### Your instructions
Write the records out again exactly as they read, dropping any picture they hold.

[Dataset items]
+ + + + + + +

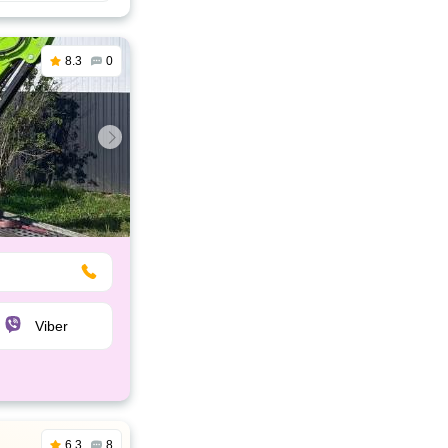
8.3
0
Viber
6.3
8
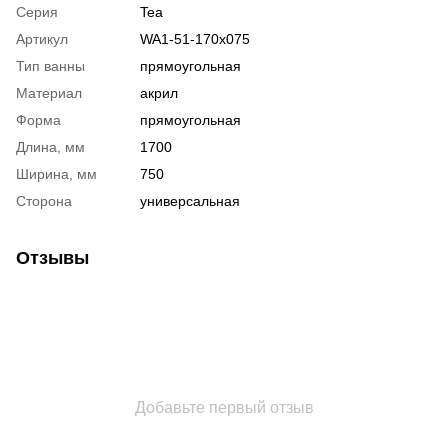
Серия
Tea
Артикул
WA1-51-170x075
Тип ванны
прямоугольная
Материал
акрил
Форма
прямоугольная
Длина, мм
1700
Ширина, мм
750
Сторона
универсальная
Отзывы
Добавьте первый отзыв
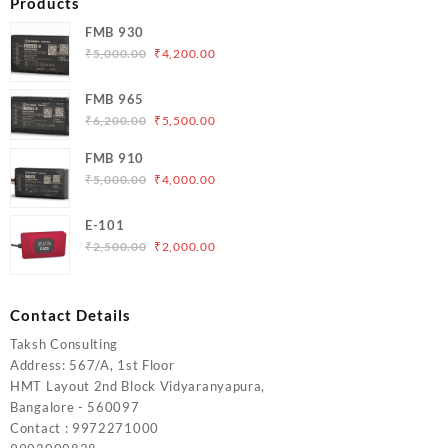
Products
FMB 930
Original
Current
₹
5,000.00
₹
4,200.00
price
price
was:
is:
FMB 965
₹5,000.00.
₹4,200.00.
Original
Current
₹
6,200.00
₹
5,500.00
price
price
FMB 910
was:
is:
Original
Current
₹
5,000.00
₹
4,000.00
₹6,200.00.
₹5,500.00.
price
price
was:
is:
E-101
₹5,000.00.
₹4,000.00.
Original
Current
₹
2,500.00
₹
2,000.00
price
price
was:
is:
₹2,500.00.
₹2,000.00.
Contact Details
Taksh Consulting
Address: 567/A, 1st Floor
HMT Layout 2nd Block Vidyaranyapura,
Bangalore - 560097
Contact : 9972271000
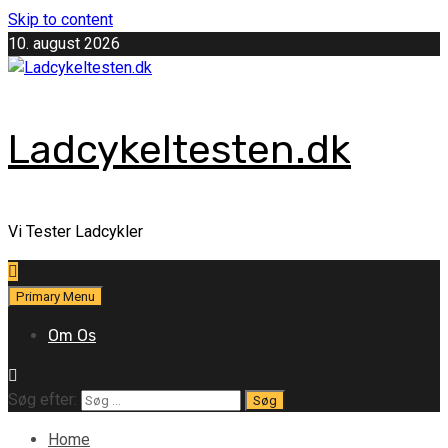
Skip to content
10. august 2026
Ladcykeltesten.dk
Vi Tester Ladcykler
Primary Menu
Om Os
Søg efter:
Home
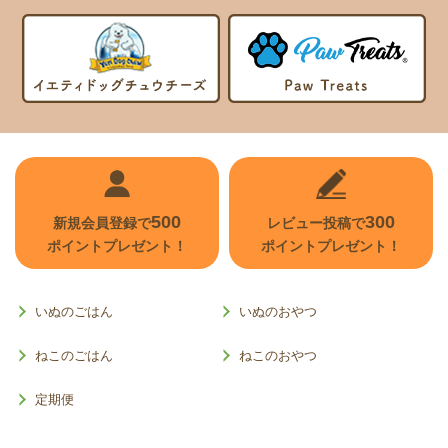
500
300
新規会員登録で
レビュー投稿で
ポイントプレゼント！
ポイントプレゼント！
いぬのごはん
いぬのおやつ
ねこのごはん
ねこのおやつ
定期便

+ + + + + + +

### Task response
8.3
0
Viber
6.3
8
Серия
Tea
Артикул
WA1-51-170x075
Тип ванны
прямоугольная
Материал
акрил
Форма
прямоугольная
Длина, мм
1700
Ширина, мм
750
Сторона
универсальная
Отзывы
Добавьте первый отзыв
Products
FMB 930
Original
Current
₹
5,000.00
₹
4,200.00
price
price
was:
is:
FMB 965
₹5,000.00.
₹4,200.00.
Original
Current
₹
6,200.00
₹
5,500.00
price
price
FMB 910
was:
is:
Original
Current
₹
5,000.00
₹
4,000.00
₹6,200.00.
₹5,500.00.
price
price
was:
is:
E-101
₹5,000.00.
₹4,000.00.
Original
Current
₹
2,500.00
₹
2,000.00
price
price
was:
is:
₹2,500.00.
₹2,000.00.
Contact Details
Taksh Consulting
Address: 567/A, 1st Floor
HMT Layout 2nd Block Vidyaranyapura,
Bangalore - 560097
Contact : 9972271000
Skip to content
10. august 2026
Ladcykeltesten.dk
Vi Tester Ladcykler
Primary Menu
Om Os
Søg efter:
Home
500
300
新規会員登録で
レビュー投稿で
ポイントプレゼント！
ポイントプレゼント！
いぬのごはん
いぬのおやつ
ねこのごはん
ねこのおやつ
定期便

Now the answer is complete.